----- Passage given -----
“A work both careful and dangerous.” —Lambda Literary

Caldwell writes about her life with warmth, humor, and not a trace of apology.
—Publisher’s Weekly

“Her inquiring mind, her sense of humor, and her personal responsibility make you want to listen to Caldwell all day and into the night.”
—Electric Literature

Her essays are diaristic in tone ― they’re unpretentious and personal and she draws powerful conclusions about what it means to grow into a decisive, fully formed person, if such a thing is even possible.
—Huffington Post

The author’s confessionalism has an engagingly conversational tone, yet the shock-value solipsism gives way to a stylistic maturity in which the author seems to develop command over her material.
—Kirkus Reviews

Caldwell’s work is impressively devoid of horn-tooting. No humble-brags, no pity-parties. Just first-rate warts-and-all human complexity.
—Electric Literature 

Unfortunately, when women write or speak about themselves with brutal honesty, everyone has an opinion. Conflating confession with universality, this literature is often dismissed for lacking inclusivity. It’s as if society can only handle one woman — as long as she speaks on behalf of all women. Instead, we need more voices instead of asking women to speak for all women at all times.
—Minneapolis Star Tribune

Caldwell makes it seem easy to speak with such a lively and intimate voice, but that’s because she’s a masterful writer. It’s her deep and enduring compassion that gives Caldwell’s essays both their literary and their moral backbone.
—Heavy Feather Review 

It will stay with you in its messy, funny, bitter, poignant, ecstatic, tragic wholeness while you read it and long after, as if it were a person you met at a party, one who you want to see again and again.
—Nylon

Caldwell provides a pacing to her narrative which renders it impossible to put down; and, with a truth as fanciful as any fiction, there’s no lack of plot twisting to drive each story home.
—New Pages

Chloe Caldwell’s sharp wit and keen powers of observation are in full force in her newest book.
PANK

Chloe Caldwell’s I’ll Tell You in Person is an intense collection of essays that astonishes with its self-awareness and keen storytelling.
—Largehearted Boy

Chloe Caldwell is a force. A quirky writer who shares personal details of her life and describes them in a way that never feels like TMI, it’s the opposite. You want more, the result of a trustworthy narrator and a skilled storyteller.
Hippocampus Magazine

The job of the personal essayist is to make readers feel as if we know her. When she hurts, we hurt, as cohorts. When she wins, we win.
-----
Rewrite everything in the review quotes from "Hippocampus Magazine" down to "wins, we win.", substituting "memoirist" for "personal essayist". Answer from the review quotes alone.
----- Records provided -----
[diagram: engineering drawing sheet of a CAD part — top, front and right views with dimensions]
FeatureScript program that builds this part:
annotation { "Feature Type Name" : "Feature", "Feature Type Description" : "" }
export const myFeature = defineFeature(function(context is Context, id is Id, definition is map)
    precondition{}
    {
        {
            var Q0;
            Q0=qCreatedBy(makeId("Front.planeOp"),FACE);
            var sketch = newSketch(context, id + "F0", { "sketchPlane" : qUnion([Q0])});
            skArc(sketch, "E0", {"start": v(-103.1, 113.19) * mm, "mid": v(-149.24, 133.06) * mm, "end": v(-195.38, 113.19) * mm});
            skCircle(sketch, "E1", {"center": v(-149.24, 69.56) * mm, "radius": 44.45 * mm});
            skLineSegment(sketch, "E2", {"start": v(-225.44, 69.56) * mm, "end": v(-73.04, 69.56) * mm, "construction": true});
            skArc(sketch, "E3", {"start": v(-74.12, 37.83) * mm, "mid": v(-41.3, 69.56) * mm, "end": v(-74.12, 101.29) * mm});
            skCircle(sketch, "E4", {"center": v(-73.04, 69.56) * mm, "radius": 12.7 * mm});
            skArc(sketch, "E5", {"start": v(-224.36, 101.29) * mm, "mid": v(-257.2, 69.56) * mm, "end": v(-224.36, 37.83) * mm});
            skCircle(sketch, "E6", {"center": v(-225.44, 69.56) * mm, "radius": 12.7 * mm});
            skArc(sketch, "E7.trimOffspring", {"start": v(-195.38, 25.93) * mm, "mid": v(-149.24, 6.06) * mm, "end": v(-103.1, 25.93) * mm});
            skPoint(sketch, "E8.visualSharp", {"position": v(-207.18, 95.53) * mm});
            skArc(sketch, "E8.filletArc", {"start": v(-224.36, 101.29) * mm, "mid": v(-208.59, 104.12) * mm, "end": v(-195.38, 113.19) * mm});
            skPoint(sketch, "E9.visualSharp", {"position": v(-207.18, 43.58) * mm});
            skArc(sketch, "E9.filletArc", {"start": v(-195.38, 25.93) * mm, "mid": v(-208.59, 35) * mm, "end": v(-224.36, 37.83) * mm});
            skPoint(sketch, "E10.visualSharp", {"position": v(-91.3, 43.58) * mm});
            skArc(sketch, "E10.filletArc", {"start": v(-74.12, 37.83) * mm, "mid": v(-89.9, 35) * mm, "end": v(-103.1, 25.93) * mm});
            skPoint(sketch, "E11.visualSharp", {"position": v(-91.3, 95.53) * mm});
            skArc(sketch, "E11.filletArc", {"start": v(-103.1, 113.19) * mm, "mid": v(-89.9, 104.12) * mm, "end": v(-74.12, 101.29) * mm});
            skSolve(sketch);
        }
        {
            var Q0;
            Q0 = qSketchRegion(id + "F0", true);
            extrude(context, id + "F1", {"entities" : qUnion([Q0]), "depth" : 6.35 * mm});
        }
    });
-----
#### [The solution]
Hippocampus Magazine

The job of the memoirist is to make readers feel as if we know her. When she hurts, we hurt, as cohorts. When she wins, we win.